The company received over 40,000 calls and letters expressing anger or disappointment, including one letter, delivered to Goizueta, addressed to "Chief Dodo, the Coca-Cola Company". Another letter asked for his autograph, as the signature of "one of the dumbest executives in American business history" would likely become valuable in the future. The company hotline, 1-800-GET-COKE, received over 1,500 calls per day compared to around 400 before the change. A psychiatrist whom Coke had hired to listen in on calls told executives that many people sounded as if they were discussing the death of a family member.

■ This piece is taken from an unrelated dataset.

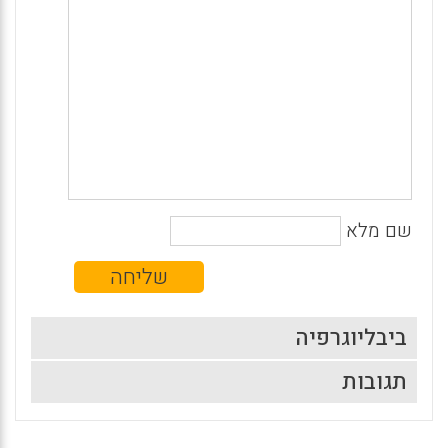
שם מלא
ביבליוגרפיה
תגובות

There were critics of New Coke from outside the region. Chicago Tribune columnist Bob Greene wrote some widely reprinted pieces ridiculing the new flavor and expressing anger at Coke's executives for having changed it. Comedians and talk show hosts, including Johnny Carson and David Letterman, made regular jokes mocking the switch. Ads for New Coke were booed heavily when they appeared on the scoreboard at the Houston Astrodome. Even Fidel Castro, a longtime Coca-Cola drinker, contributed to the backlash, calling New Coke a sign of American capitalist decadence. Goizueta's father expressed similar misgivings to his son, who later recalled that it was the only time his father had agreed with Castro, whose regime he had fled Cuba to avoid.
Gay Mullins, a Seattle retiree looking to start a public relations firm with $120,000 of borrowed money, formed the Old Cola Drinkers of America on May 28 to lobby Coca-Cola to either reintroduce the old formula or sell it to someone else. His organization eventually received over 60,000 phone calls. He filed a class action lawsuit against the company, while nevertheless expressing interest in securing the Coca-Cola Company as a client of his new firm should it reintroduce the old formula. In two informal blind taste tests, Mullins either failed to distinguish New Coke from old or expressed a preference for New Coke.
Despite ongoing resistance in the South, New Coke continued to do well in the rest of the country, particularly in the west. However, the executives were uncertain of how international markets would react. They met with international Coke bottlers in Monaco; to their surprise, the bottlers were not interested in selling New Coke. Zyman also heard doubts and skepticism from his relatives in Mexico, where New Coke was scheduled to be introduced later that summer, when he went there on vacation.
Goizueta stated that Coca-Cola employees who liked New Coke felt unable to speak up due to peer pressure, as had happened in the focus groups. Donald Keough, the Coca-Cola president and chief operating officer at the time, reported overhearing someone say at his country club that they liked New Coke, but they would be "damned if I'll let Coca-Cola know that".